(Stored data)
----------------------------------------
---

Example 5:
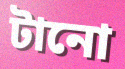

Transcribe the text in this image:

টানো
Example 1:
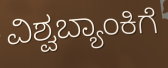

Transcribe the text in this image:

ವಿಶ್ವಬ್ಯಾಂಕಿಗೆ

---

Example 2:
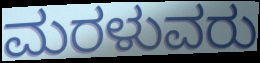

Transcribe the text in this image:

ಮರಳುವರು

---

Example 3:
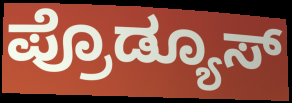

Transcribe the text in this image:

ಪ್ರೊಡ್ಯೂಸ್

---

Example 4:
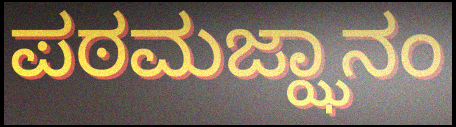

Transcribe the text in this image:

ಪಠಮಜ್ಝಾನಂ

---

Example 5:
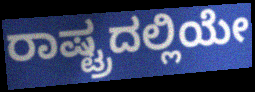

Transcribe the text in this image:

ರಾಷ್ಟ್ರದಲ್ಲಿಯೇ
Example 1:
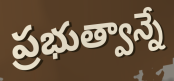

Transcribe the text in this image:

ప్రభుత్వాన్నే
----------------------------------------
[INSTRUCTIONS TO FOLLOW]: Copy out every line from the records that has the word "Example".

[SOLUTION TO THIS TASK]:
Example 5:
Example 1:
Example 2:
Example 3:
Example 4:
Example 5:
Example 1:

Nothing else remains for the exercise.